Re: [PATCH bpf-next] bpftool: Restore support for BPF offload-enabled feature probing

Quentin Monnet <quentin@xxxxxxxxxxxxx> · Tue, 8 Mar 2022 14:23:30 +0000

2022-03-08 12:30 UTC+0100 ~ Niklas Söderlund <niklas.soderlund@xxxxxxxxxxxx>
> Commit 1a56c18e6c2e4e74 ("bpftool: Stop supporting BPF offload-enabled
> feature probing") removed the support to probe for BPF offload features.
> This is still something that is useful for NFP NIC that can support
> offloading of BPF programs.
> 
> The reason for the dropped support was that libbpf starting with v1.0
> would drop support for passing the ifindex to the BPF prog/map/helper
> feature probing APIs. In order to keep this useful feature for NFP
> restore the functionality by moving it directly into bpftool.
> 
> The code restored is a simplified version of the code that existed in
> libbpf which supposed passing the ifindex. The simplification is that it
> only targets the cases where ifindex is given and call into libbpf for
> the cases where it's not.
> 
> Before restoring support for probing offload features:
> 
>   # bpftool feature probe dev ens4np0
>   Scanning system call availability...
>   bpf() syscall is available
> 
>   Scanning eBPF program types...
> 
>   Scanning eBPF map types...
> 
>   Scanning eBPF helper functions...
>   eBPF helpers supported for program type sched_cls:
>   eBPF helpers supported for program type xdp:
> 
>   Scanning miscellaneous eBPF features...

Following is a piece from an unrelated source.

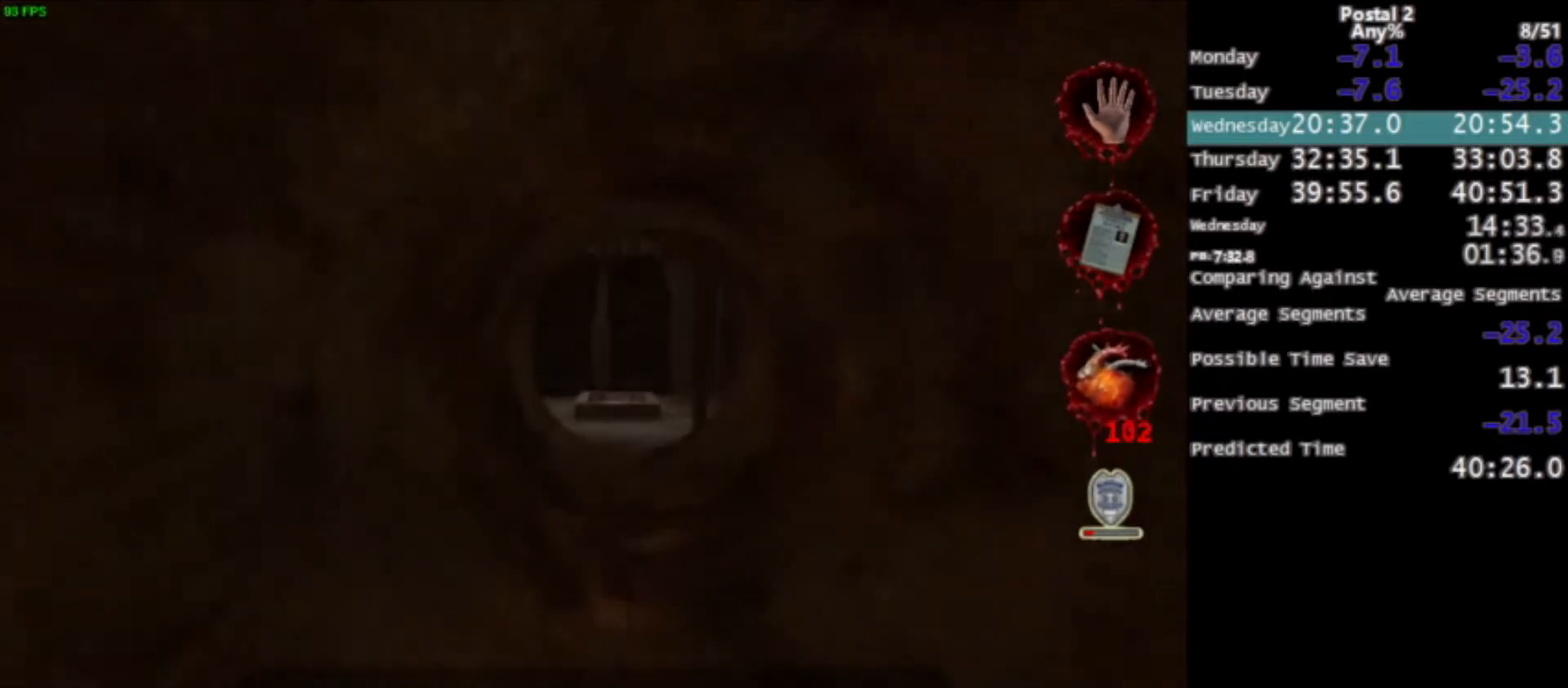
{"keys": ["w"], "mouse": [], "events": [[67, "space", "up"], [233, "space", "down"], [400, "space", "up"]]}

>   Large program size limit is NOT available
>   Bounded loop support is NOT available
>   ISA extension v2 is NOT available
>   ISA extension v3 is NOT available
> 
> With support for probing offload features restored:
> 
>   # bpftool feature probe dev ens4np0
>   Scanning system call availability...
>   bpf() syscall is available
> 
>   Scanning eBPF program types...
>   eBPF program_type sched_cls is available
>   eBPF program_type xdp is available
> 
>   Scanning eBPF map types...
>   eBPF map_type hash is available
>   eBPF map_type array is available
>   eBPF map_type prog_array is NOT available
>   eBPF map_type perf_event_array is NOT available
>   eBPF map_type percpu_hash is NOT available
>   eBPF map_type percpu_array is NOT available
>   eBPF map_type stack_trace is NOT available
>   eBPF map_type cgroup_array is NOT available
>   eBPF map_type lru_hash is NOT available
>   eBPF map_type lru_percpu_hash is NOT available
>   eBPF map_type lpm_trie is NOT available
>   eBPF map_type array_of_maps is NOT available
>   eBPF map_type hash_of_maps is NOT available
>   eBPF map_type devmap is NOT available
>   eBPF map_type sockmap is NOT available
>   eBPF map_type cpumap is NOT available
>   eBPF map_type xskmap is NOT available
>   eBPF map_type sockhash is NOT available
>   eBPF map_type cgroup_storage is NOT available
>   eBPF map_type reuseport_sockarray is NOT available
>   eBPF map_type percpu_cgroup_storage is NOT available
>   eBPF map_type queue is NOT available
>   eBPF map_type stack is NOT available
>   eBPF map_type sk_storage is NOT available
>   eBPF map_type devmap_hash is NOT available
>   eBPF map_type struct_ops is NOT available
>   eBPF map_type ringbuf is NOT available
>   eBPF map_type inode_storage is NOT available
>   eBPF map_type task_storage is NOT available
>   eBPF map_type bloom_filter is NOT available
> 
>   Scanning eBPF helper functions...
>   eBPF helpers supported for program type sched_cls:
>   	- bpf_map_lookup_elem
>   	- bpf_get_prandom_u32
>   	- bpf_perf_event_output
>   eBPF helpers supported for program type xdp:
>   	- bpf_map_lookup_elem
>   	- bpf_get_prandom_u32
>   	- bpf_perf_event_output
>   	- bpf_xdp_adjust_head
>   	- bpf_xdp_adjust_tail
> 
>   Scanning miscellaneous eBPF features...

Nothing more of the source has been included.